_EXCERPTED PASSAGE:_
==========

Teenager Lee Juggles Tour Transition

South Korea's hearing-impaired NextGenATP player on steep learning curve

The step up for a former top junior prospect is fraught with hurdles even at the best of times. Form, fitness and finding yourself – let alone the right coaching mix – is all part of the juggling act as a teenager about to take on the world. 

For former junior World No. 3, Duckhee Lee, this is only compounded having been born deaf. The #NextGenATP Korean can hear vibrations, but must rely on hand gestures from the umpire and line judges. 

Coached by Woo Chunghyo, Lee rose as high as No. 130 in the Emirates ATP Rankings in April. It has been a tough few months since, however, with the 19 year old falling to his current mark of World No. 171. 

“Last year I start to play in the Challengers, but I feel it was too tough for me,” Lee said this week from the Jinan Challenger event in China, where he fell in the quarter-finals to former World No. 50 Ricardas Berankis. “This year is getting better, but I still have lots to improve. I still get nervous before a big match. So my results aren’t too sharp this year because it’s also my first full Challenger year.”

==========

_WORK ORDER:_ Echo the passage on Duckhee Lee's move to the pro tour word for word, from start to finish. The material that comes after this text plays no part here.

_INFORMATION PROVIDED:_
==========

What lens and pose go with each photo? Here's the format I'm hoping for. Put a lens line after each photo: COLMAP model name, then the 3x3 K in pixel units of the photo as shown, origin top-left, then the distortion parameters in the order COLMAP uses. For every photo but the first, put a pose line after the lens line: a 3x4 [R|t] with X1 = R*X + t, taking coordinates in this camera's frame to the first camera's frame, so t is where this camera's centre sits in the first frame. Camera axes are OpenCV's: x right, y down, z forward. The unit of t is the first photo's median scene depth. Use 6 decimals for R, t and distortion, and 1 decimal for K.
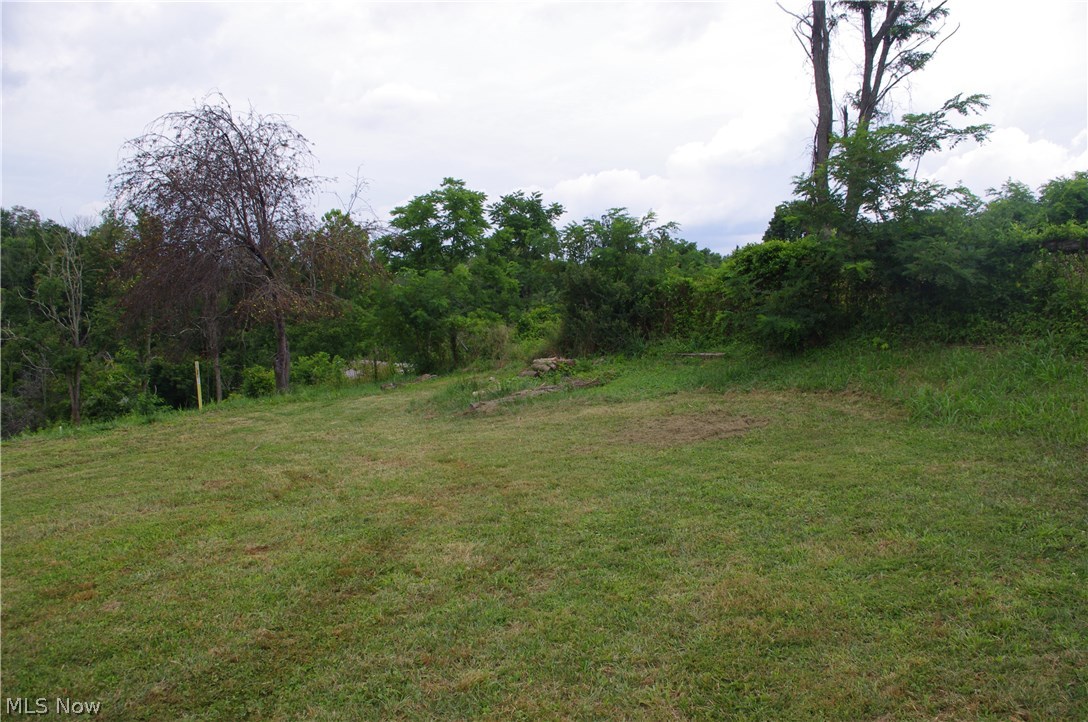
lens RADIAL K [[844.8, 0, 544.0], [0, 844.8, 361.0], [0, 0, 1]] dist [-0.064749, 0.009115]
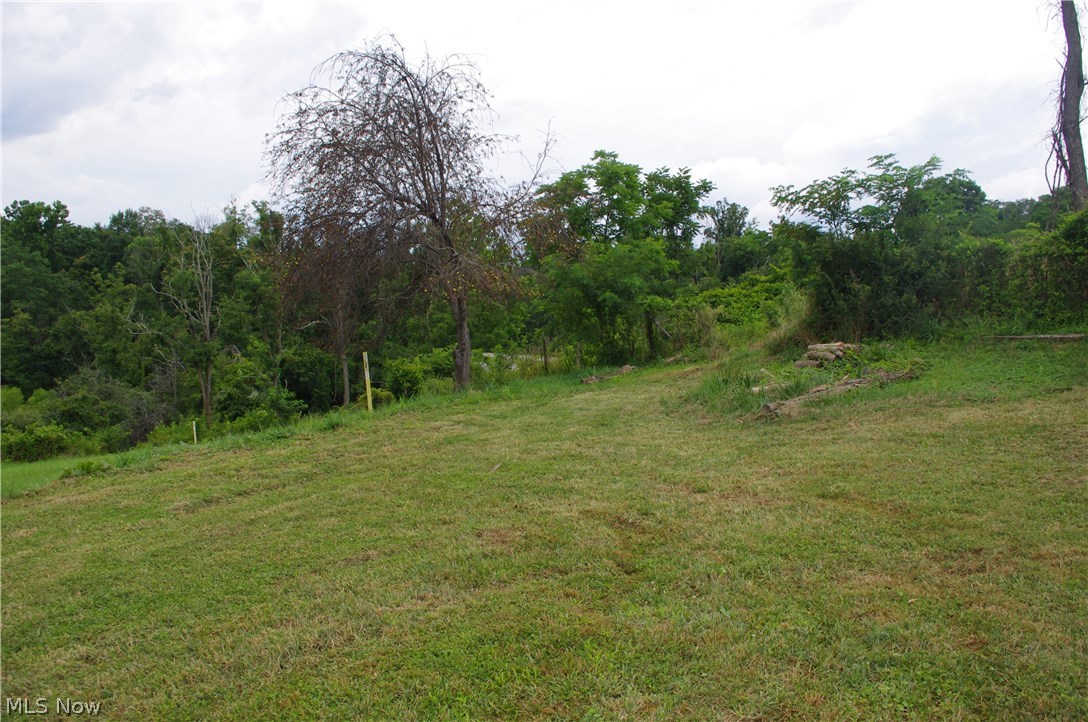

==========

_SOLVED EXERCISE:_
Teenager Lee Juggles Tour Transition

South Korea's hearing-impaired NextGenATP player on steep learning curve

The step up for a former top junior prospect is fraught with hurdles even at the best of times. Form, fitness and finding yourself – let alone the right coaching mix – is all part of the juggling act as a teenager about to take on the world. 

For former junior World No. 3, Duckhee Lee, this is only compounded having been born deaf. The #NextGenATP Korean can hear vibrations, but must rely on hand gestures from the umpire and line judges. 

Coached by Woo Chunghyo, Lee rose as high as No. 130 in the Emirates ATP Rankings in April. It has been a tough few months since, however, with the 19 year old falling to his current mark of World No. 171. 

“Last year I start to play in the Challengers, but I feel it was too tough for me,” Lee said this week from the Jinan Challenger event in China, where he fell in the quarter-finals to former World No. 50 Ricardas Berankis. “This year is getting better, but I still have lots to improve. I still get nervous before a big match. So my results aren’t too sharp this year because it’s also my first full Challenger year.”